Galloway, an outspoken Labor Party lawmaker, denied the report, calling it part of a "smear campaign" against war opponents and said he had begun legal proceedings against the newspaper.
"I have never solicited nor received money from Iraq for our campaign against war and sanctions," Galloway said in a statement.
Labor Party chairman Ian McCartney said his party would investigate the "extremely serious" allegations.
The newspaper said its correspondent in Baghdad had seen a memo to Saddam from the Iraqi intelligence service saying Galloway had asked for a larger cut of Iraq's exports under the oil-for-food program.
The January 2000 memo said Galloway received 10 cents to 15 cents from each of 3 million barrels of Iraqi oil a year, according to the newspaper. Under U.N. sanctions imposed after the 1990 invasion of Kuwait, Iraq was allowed to sell some oil to buy humanitarian supplies.
The newspaper reported that the memo said Galloway also had entered into partnership with an Iraqi broker to sell oil on the international market.
The Daily Telegraph said the memo was signed by the Iraqi intelligence chief, although the signature was illegible.
The newspaper said its reporter found the document and other files in Baghdad's looted Foreign Ministry.
In its Wednesday edition, the newspaper reproduced a memo allegedly written in response to the request by a senior aide to Saddam. It said Galloway had asked for "exceptional support which we cannot afford."
Galloway said the documents were forgeries or had been doctored and were part of a "smear campaign against those who stood against the illegal and bloody war on Iraq and against its occupation by foreign forces."
"I have never seen a barrel of oil, never owned one, never bought one, never sold one," Galloway said.
Daily Telegraph editor Charles Moore told Channel 4 television news: "We are completely confident. This is very straightforward, enterprising journalism."
Galloway also leads an anti-sanctions charity, the Mariam Appeal, and has traveled to Baghdad several times to deliver aid.
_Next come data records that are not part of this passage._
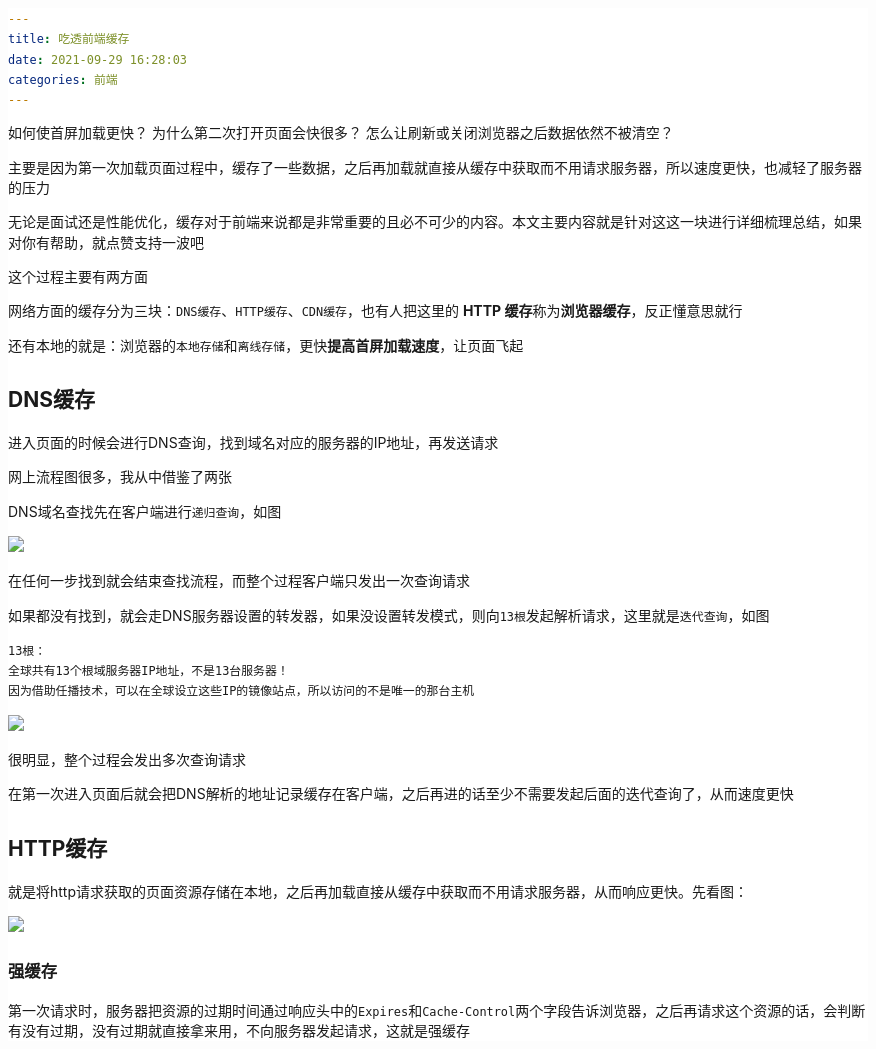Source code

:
 ```yaml
---
title: 吃透前端缓存
date: 2021-09-29 16:28:03
categories: 前端
---
```

如何使首屏加载更快？
为什么第二次打开页面会快很多？
怎么让刷新或关闭浏览器之后数据依然不被清空？

主要是因为第一次加载页面过程中，缓存了一些数据，之后再加载就直接从缓存中获取而不用请求服务器，所以速度更快，也减轻了服务器的压力

无论是面试还是性能优化，缓存对于前端来说都是非常重要的且必不可少的内容。本文主要内容就是针对这这一块进行详细梳理总结，如果对你有帮助，就点赞支持一波吧

这个过程主要有两方面

网络方面的缓存分为三块：`DNS缓存`、`HTTP缓存`、`CDN缓存`，也有人把这里的 **HTTP 缓存**称为**浏览器缓存**，反正懂意思就行

还有本地的就是：浏览器的`本地存储`和`离线存储`，更快**提高首屏加载速度**，让页面飞起

## DNS缓存

进入页面的时候会进行DNS查询，找到域名对应的服务器的IP地址，再发送请求

网上流程图很多，我从中借鉴了两张

DNS域名查找先在客户端进行`递归查询`，如图

![](https://upload-images.jianshu.io/upload_images/10024246-b51391f48200fe21.png?imageMogr2/auto-orient/strip%7CimageView2/2/w/1240)

 在任何一步找到就会结束查找流程，而整个过程客户端只发出一次查询请求

如果都没有找到，就会走DNS服务器设置的转发器，如果没设置转发模式，则向`13根`发起解析请求，这里就是`迭代查询`，如图

```
13根：
全球共有13个根域服务器IP地址，不是13台服务器！
因为借助任播技术，可以在全球设立这些IP的镜像站点，所以访问的不是唯一的那台主机
```

![](https://upload-images.jianshu.io/upload_images/10024246-4e5ae65f7e12655c.png?imageMogr2/auto-orient/strip%7CimageView2/2/w/1240)

很明显，整个过程会发出多次查询请求

在第一次进入页面后就会把DNS解析的地址记录缓存在客户端，之后再进的话至少不需要发起后面的迭代查询了，从而速度更快

## HTTP缓存

就是将http请求获取的页面资源存储在本地，之后再加载直接从缓存中获取而不用请求服务器，从而响应更快。先看图：

![](https://upload-images.jianshu.io/upload_images/10024246-d50a3facc0eb8362.png?imageMogr2/auto-orient/strip%7CimageView2/2/w/1240)

### 强缓存

第一次请求时，服务器把资源的过期时间通过响应头中的`Expires`和`Cache-Control`两个字段告诉浏览器，之后再请求这个资源的话，会判断有没有过期，没有过期就直接拿来用，不向服务器发起请求，这就是强缓存
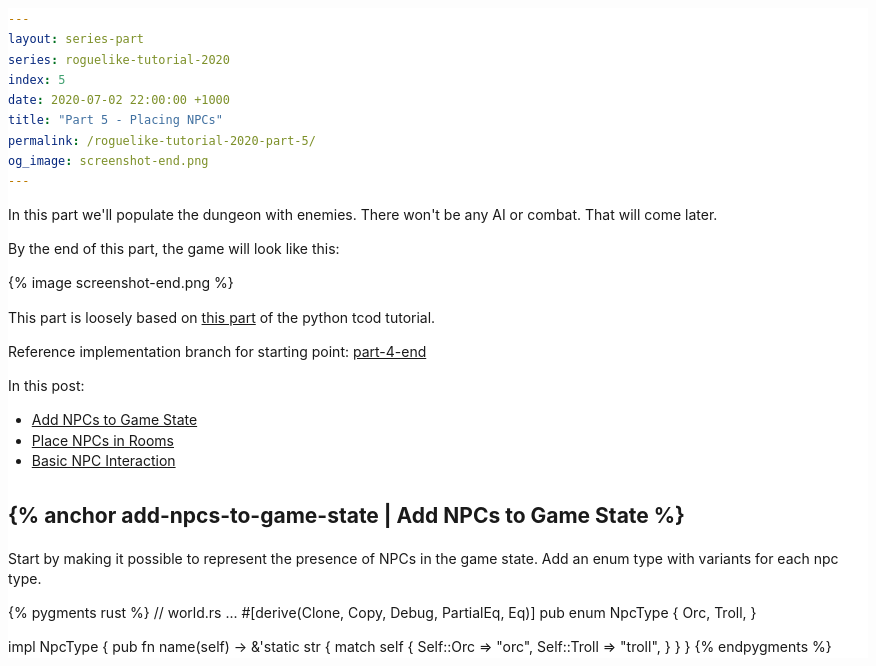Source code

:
 ```yaml
---
layout: series-part
series: roguelike-tutorial-2020
index: 5
date: 2020-07-02 22:00:00 +1000
title: "Part 5 - Placing NPCs"
permalink: /roguelike-tutorial-2020-part-5/
og_image: screenshot-end.png
---
```


In this part we'll populate the dungeon with enemies.
There won't be any AI or combat. That will come later.

By the end of this part, the game will look like this:

{% image screenshot-end.png %}



This part is loosely based on [this part](http://rogueliketutorials.com/tutorials/tcod/part-5/) of the
python tcod tutorial.

Reference implementation branch for starting point: [part-4-end](https://github.com/stevebob/chargrid-roguelike-tutorial-2020/tree/part-4-end)

In this post:
- [Add NPCs to Game State](#add-npcs-to-game-state)
- [Place NPCs in Rooms](#place-npcs-in-rooms)
- [Basic NPC Interaction](#basic-npc-interaction)

## {% anchor add-npcs-to-game-state | Add NPCs to Game State %}

Start by making it possible to represent the presence of NPCs in the game state.
Add an enum type with variants for each npc type.

{% pygments rust %}
// world.rs
...
#[derive(Clone, Copy, Debug, PartialEq, Eq)]
pub enum NpcType {
    Orc,
    Troll,
}

impl NpcType {
    pub fn name(self) -> &'static str {
        match self {
            Self::Orc => "orc",
            Self::Troll => "troll",
        }
    }
}
{% endpygments %}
The organization was set up in 1998 to raise funds for medical treatment for an Iraqi girl suffering from leukemia.
Galloway said the appeal was funded largely by the governments of the United Arab Emirates and Saudi Arabia and by Jordanian businessman Fawaz Zureikat.
Zureikat told The Associated Press in Jordan he was a donor, coordinator and supporter of the Mariam Appeal, and the document in The Daily Telegraph report was "fabricated."
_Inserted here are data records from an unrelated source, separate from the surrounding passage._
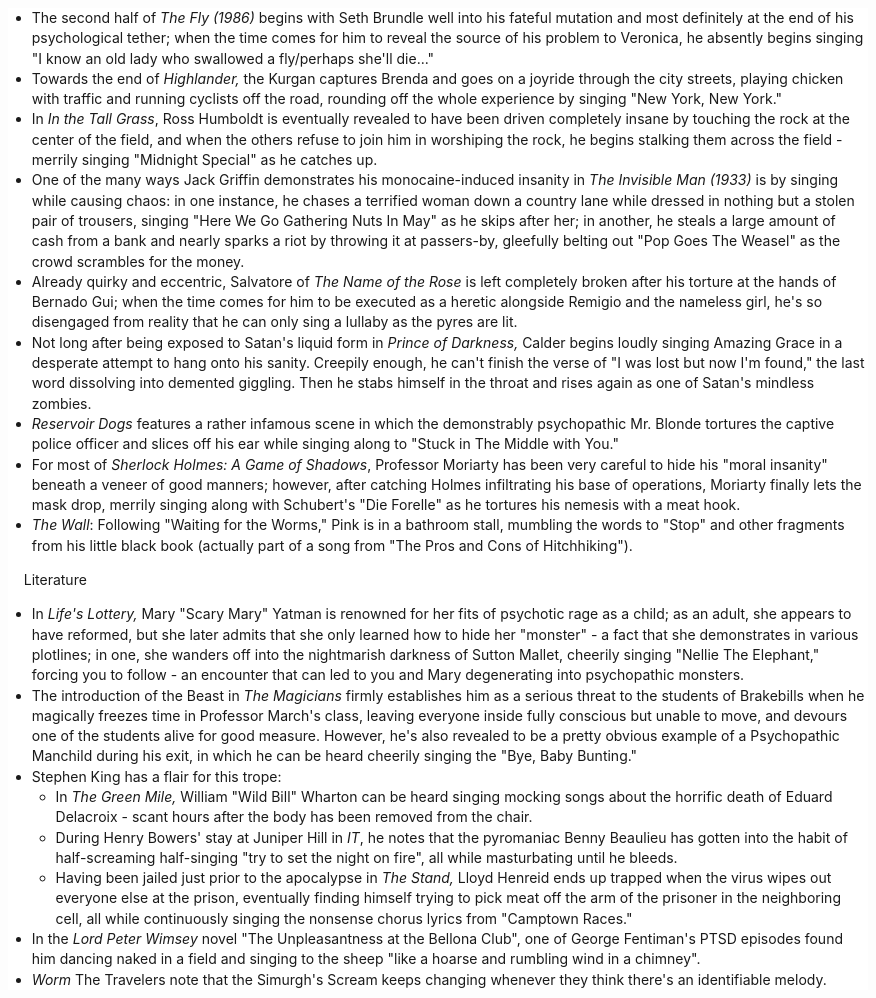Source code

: -   The second half of _The Fly (1986)_ begins with Seth Brundle well into his fateful mutation and most definitely at the end of his psychological tether; when the time comes for him to reveal the source of his problem to Veronica, he absently begins singing "I know an old lady who swallowed a fly/perhaps she'll die..."
-   Towards the end of _Highlander,_ the Kurgan captures Brenda and goes on a joyride through the city streets, playing chicken with traffic and running cyclists off the road, rounding off the whole experience by singing "New York, New York."
-   In _In the Tall Grass_, Ross Humboldt is eventually revealed to have been driven completely insane by touching the rock at the center of the field, and when the others refuse to join him in worshiping the rock, he begins stalking them across the field - merrily singing "Midnight Special" as he catches up.
-   One of the many ways Jack Griffin demonstrates his monocaine\-induced insanity in _The Invisible Man (1933)_ is by singing while causing chaos: in one instance, he chases a terrified woman down a country lane while dressed in nothing but a stolen pair of trousers, singing "Here We Go Gathering Nuts In May" as he skips after her; in another, he steals a large amount of cash from a bank and nearly sparks a riot by throwing it at passers-by, gleefully belting out "Pop Goes The Weasel" as the crowd scrambles for the money.
-   Already quirky and eccentric, Salvatore of _The Name of the Rose_ is left completely broken after his torture at the hands of Bernado Gui; when the time comes for him to be executed as a heretic alongside Remigio and the nameless girl, he's so disengaged from reality that he can only sing a lullaby as the pyres are lit.
-   Not long after being exposed to Satan's liquid form in _Prince of Darkness,_ Calder begins loudly singing Amazing Grace in a desperate attempt to hang onto his sanity. Creepily enough, he can't finish the verse of "I was lost but now I'm found," the last word dissolving into demented giggling. Then he stabs himself in the throat and rises again as one of Satan's mindless zombies.
-   _Reservoir Dogs_ features a rather infamous scene in which the demonstrably psychopathic Mr. Blonde tortures the captive police officer and slices off his ear while singing along to "Stuck in The Middle with You."
-   For most of _Sherlock Holmes: A Game of Shadows_, Professor Moriarty has been very careful to hide his "moral insanity" beneath a veneer of good manners; however, after catching Holmes infiltrating his base of operations, Moriarty finally lets the mask drop, merrily singing along with Schubert's "Die Forelle" as he tortures his nemesis with a meat hook.
-   _The Wall_: Following "Waiting for the Worms," Pink is in a bathroom stall, mumbling the words to "Stop" and other fragments from his little black book (actually part of a song from "The Pros and Cons of Hitchhiking").

    Literature 

-   In _Life's Lottery,_ Mary "Scary Mary" Yatman is renowned for her fits of psychotic rage as a child; as an adult, she appears to have reformed, but she later admits that she only learned how to hide her "monster" - a fact that she demonstrates in various plotlines; in one, she wanders off into the nightmarish darkness of Sutton Mallet, cheerily singing "Nellie The Elephant," forcing you to follow - an encounter that can led to you and Mary degenerating into psychopathic monsters.
-   The introduction of the Beast in _The Magicians_ firmly establishes him as a serious threat to the students of Brakebills when he magically freezes time in Professor March's class, leaving everyone inside fully conscious but unable to move, and devours one of the students alive for good measure. However, he's also revealed to be a pretty obvious example of a Psychopathic Manchild during his exit, in which he can be heard cheerily singing the "Bye, Baby Bunting."
-   Stephen King has a flair for this trope:
    -   In _The Green Mile,_ William "Wild Bill" Wharton can be heard singing mocking songs about the horrific death of Eduard Delacroix - scant hours after the body has been removed from the chair.
    -   During Henry Bowers' stay at Juniper Hill in _IT_, he notes that the pyromaniac Benny Beaulieu has gotten into the habit of half-screaming half-singing "try to set the night on fire", all while masturbating until he bleeds.
    -   Having been jailed just prior to the apocalypse in _The Stand,_ Lloyd Henreid ends up trapped when the virus wipes out everyone else at the prison, eventually finding himself trying to pick meat off the arm of the prisoner in the neighboring cell, all while continuously singing the nonsense chorus lyrics from "Camptown Races."
-   In the _Lord Peter Wimsey_ novel "The Unpleasantness at the Bellona Club", one of George Fentiman's PTSD episodes found him dancing naked in a field and singing to the sheep "like a hoarse and rumbling wind in a chimney".
-   _Worm_ The Travelers note that the Simurgh's Scream keeps changing whenever they think there's an identifiable melody.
Separately, The Times of London reported Wednesday that officials were investigating whether Galloway had misused money from the charity to pay for travel expenses.
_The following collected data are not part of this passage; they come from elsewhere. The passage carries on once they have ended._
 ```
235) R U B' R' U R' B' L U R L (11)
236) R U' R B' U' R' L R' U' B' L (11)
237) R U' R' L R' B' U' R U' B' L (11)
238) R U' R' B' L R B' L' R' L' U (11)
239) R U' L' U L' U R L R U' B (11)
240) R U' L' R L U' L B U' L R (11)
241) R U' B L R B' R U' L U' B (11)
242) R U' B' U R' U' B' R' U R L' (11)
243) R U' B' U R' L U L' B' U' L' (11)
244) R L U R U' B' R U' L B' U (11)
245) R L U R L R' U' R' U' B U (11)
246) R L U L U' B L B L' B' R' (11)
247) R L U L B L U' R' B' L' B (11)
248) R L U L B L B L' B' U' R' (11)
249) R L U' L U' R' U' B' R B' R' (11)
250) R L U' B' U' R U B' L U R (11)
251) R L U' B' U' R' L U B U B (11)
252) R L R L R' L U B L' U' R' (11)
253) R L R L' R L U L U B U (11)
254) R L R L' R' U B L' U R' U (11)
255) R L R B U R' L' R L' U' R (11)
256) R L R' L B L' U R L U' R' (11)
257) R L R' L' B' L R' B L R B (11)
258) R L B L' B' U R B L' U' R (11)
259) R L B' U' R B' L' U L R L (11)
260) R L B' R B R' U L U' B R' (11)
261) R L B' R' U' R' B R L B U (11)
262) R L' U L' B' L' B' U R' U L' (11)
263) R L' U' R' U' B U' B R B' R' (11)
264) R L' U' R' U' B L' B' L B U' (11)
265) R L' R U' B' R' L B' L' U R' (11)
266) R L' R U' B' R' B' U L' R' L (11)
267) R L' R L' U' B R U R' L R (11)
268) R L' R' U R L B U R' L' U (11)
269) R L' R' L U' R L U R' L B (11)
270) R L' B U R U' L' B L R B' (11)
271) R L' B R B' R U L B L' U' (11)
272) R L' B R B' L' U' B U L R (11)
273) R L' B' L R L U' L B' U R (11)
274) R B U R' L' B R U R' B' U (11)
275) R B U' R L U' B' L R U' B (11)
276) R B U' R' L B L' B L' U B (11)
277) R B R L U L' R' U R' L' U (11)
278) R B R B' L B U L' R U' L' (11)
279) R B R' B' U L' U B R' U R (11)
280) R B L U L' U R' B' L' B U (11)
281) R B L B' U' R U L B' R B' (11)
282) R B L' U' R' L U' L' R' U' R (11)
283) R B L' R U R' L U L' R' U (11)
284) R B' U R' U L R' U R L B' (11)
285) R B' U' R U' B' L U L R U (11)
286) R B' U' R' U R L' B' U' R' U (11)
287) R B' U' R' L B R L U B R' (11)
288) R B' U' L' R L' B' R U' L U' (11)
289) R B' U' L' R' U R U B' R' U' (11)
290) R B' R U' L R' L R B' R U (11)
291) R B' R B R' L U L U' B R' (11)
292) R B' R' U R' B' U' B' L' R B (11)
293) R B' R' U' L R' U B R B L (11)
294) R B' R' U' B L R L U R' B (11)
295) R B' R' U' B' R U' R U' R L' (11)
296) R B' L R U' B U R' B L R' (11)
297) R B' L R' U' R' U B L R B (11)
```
A spokeswoman for Attorney General Lord Goldsmith confirmed officials were looking at whether Galloway had misused the charity's funds, but said the investigation was at a "very, very early stage."
Galloway has long opposed his government's policy on the Middle East. In an interview with Abu Dhabi TV last month, he called for Arab nations to "stand by the Iraqi people," and for British soldiers to refuse to fight.
The comments provoked condemnation from other Labor politicians and calls for Galloway to be expelled from the party.